» TAREAS:
[1] Enumera todos los nombres propios de océanos, lugares y acontecimientos históricos que aparecen en el texto proporcionado.
[2] Transcribe del texto proporcionado el fragmento que comienza en "Un Dios, el" y termina en "había ido recolectando.".

» TEXTO PROPORCIONADO:
Un Dios, el suyo, y dos océanos, el Atlántico y el Pacífico, habían sido herramientas útiles para que el país de la bandera de las barras y las estrellas –con excepción del ataque de Pearl Harbor durante la Segunda Guerra Mundial– se sintiera siempre a salvo, como si estuvieran protegidos por un ente superior. Sin embargo, ese día, gracias al fracaso de su administración, gracias a la soberbia adquirida con los años y gracias a todos los elementos que posteriormente fueron mostrados en las investigaciones realizadas y teniendo toda la información para haber evitado la tragedia, el gran sistema de defensa e inteligencia del mayor imperio del mundo conocido hasta nuestros días fue incapaz de asimilar lo que el mismo había ido recolectando.

» EXTRACTOS DE DATOS:
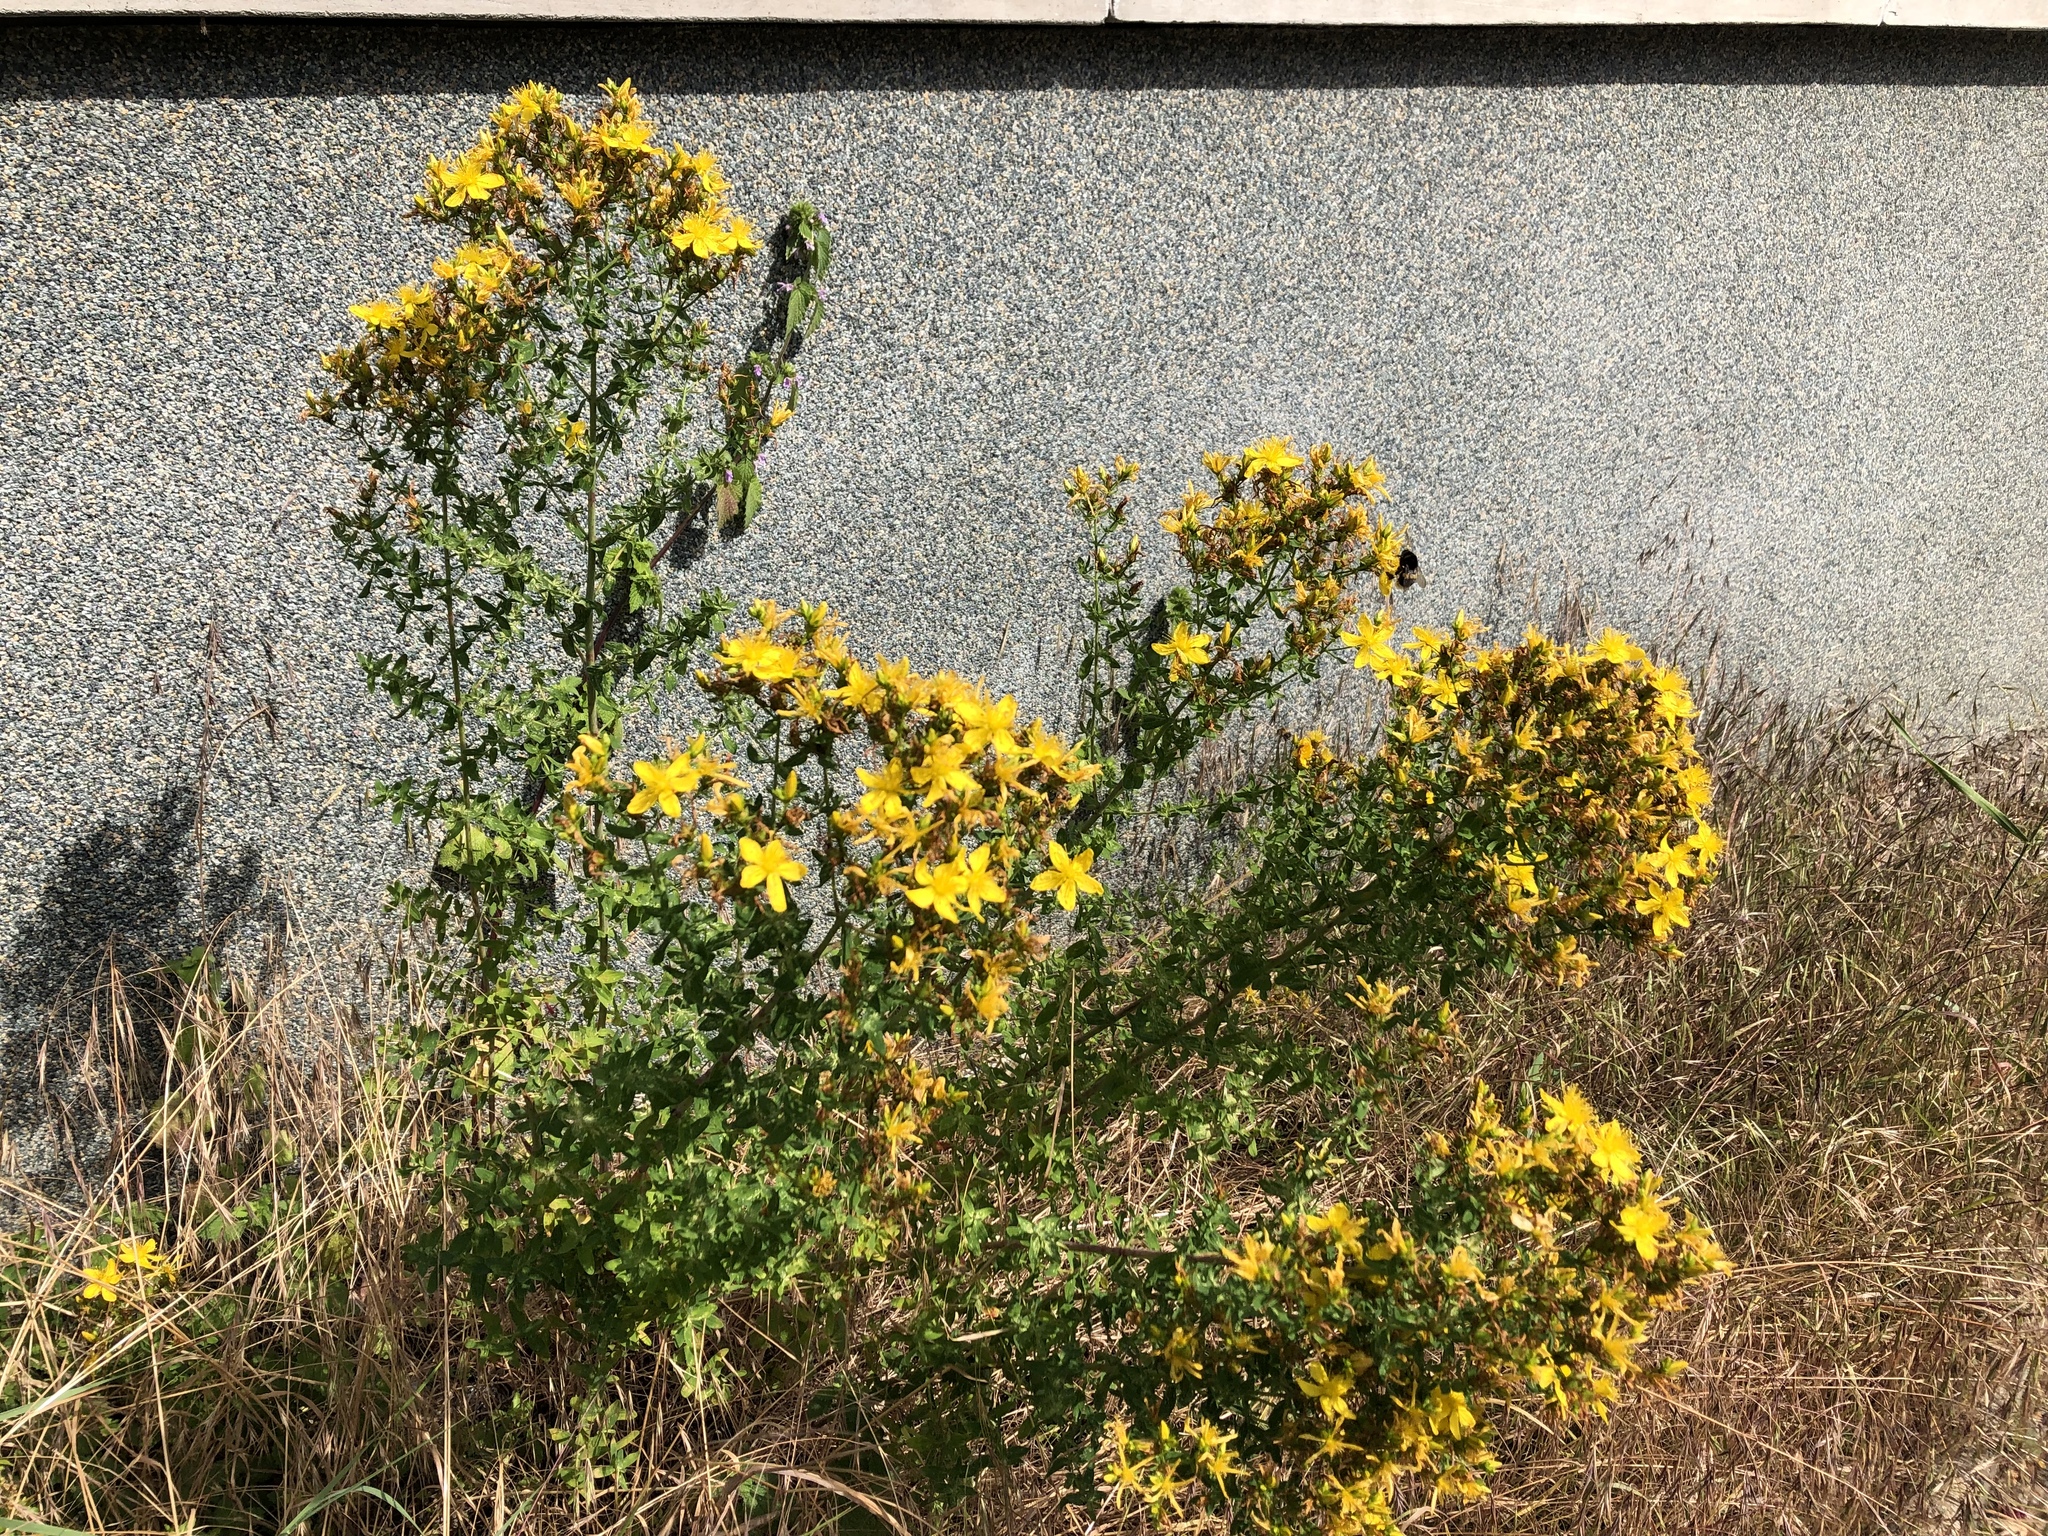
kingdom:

---

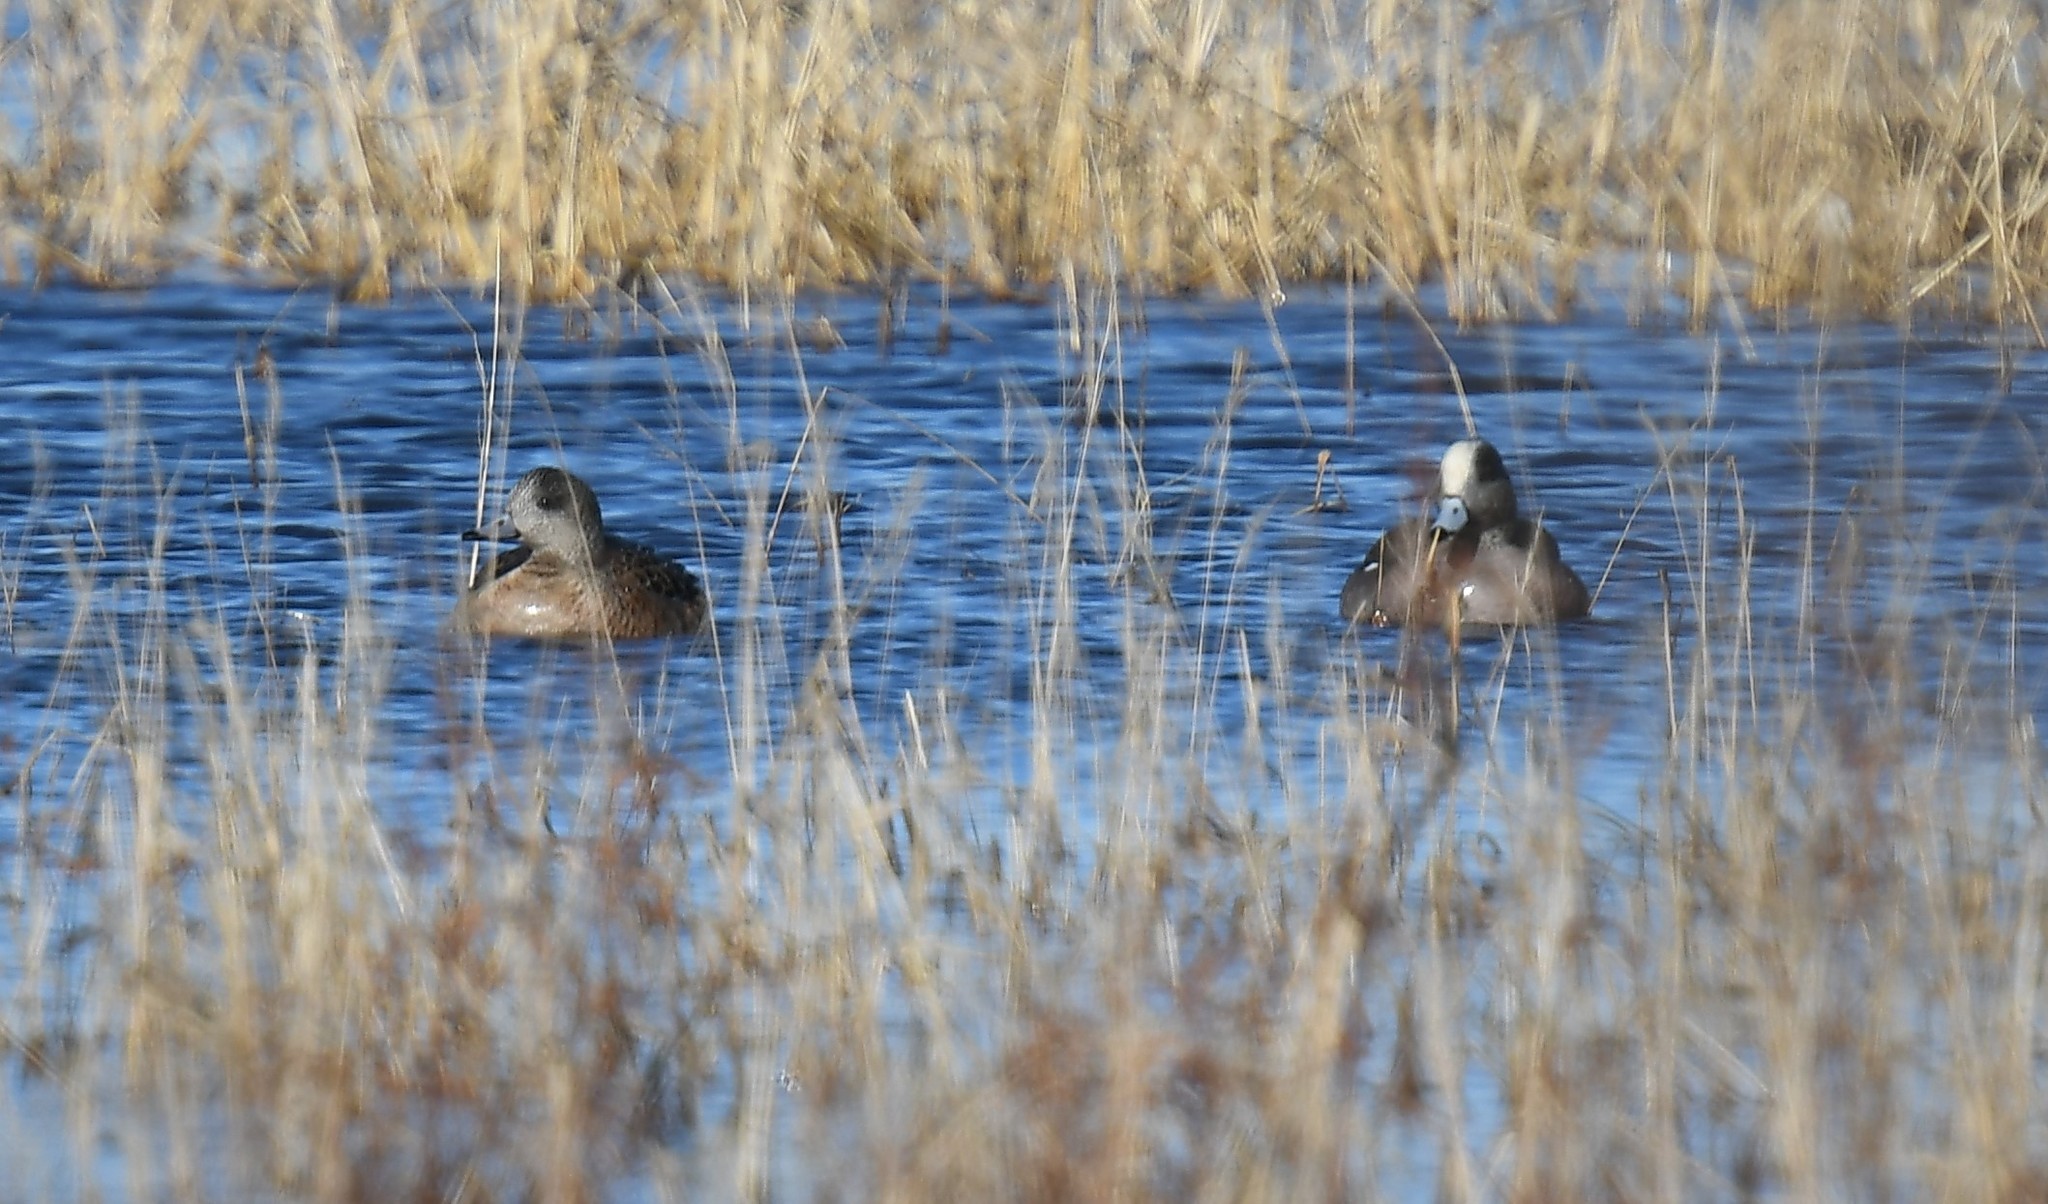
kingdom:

» SOLUCIONES:
[1] Atlántico, Pacífico, Pearl Harbor, Segunda Guerra Mundial

[2]
Un Dios, el suyo, y dos océanos, el Atlántico y el Pacífico, habían sido herramientas útiles para que el país de la bandera de las barras y las estrellas –con excepción del ataque de Pearl Harbor durante la Segunda Guerra Mundial– se sintiera siempre a salvo, como si estuvieran protegidos por un ente superior. Sin embargo, ese día, gracias al fracaso de su administración, gracias a la soberbia adquirida con los años y gracias a todos los elementos que posteriormente fueron mostrados en las investigaciones realizadas y teniendo toda la información para haber evitado la tragedia, el gran sistema de defensa e inteligencia del mayor imperio del mundo conocido hasta nuestros días fue incapaz de asimilar lo que el mismo había ido recolectando.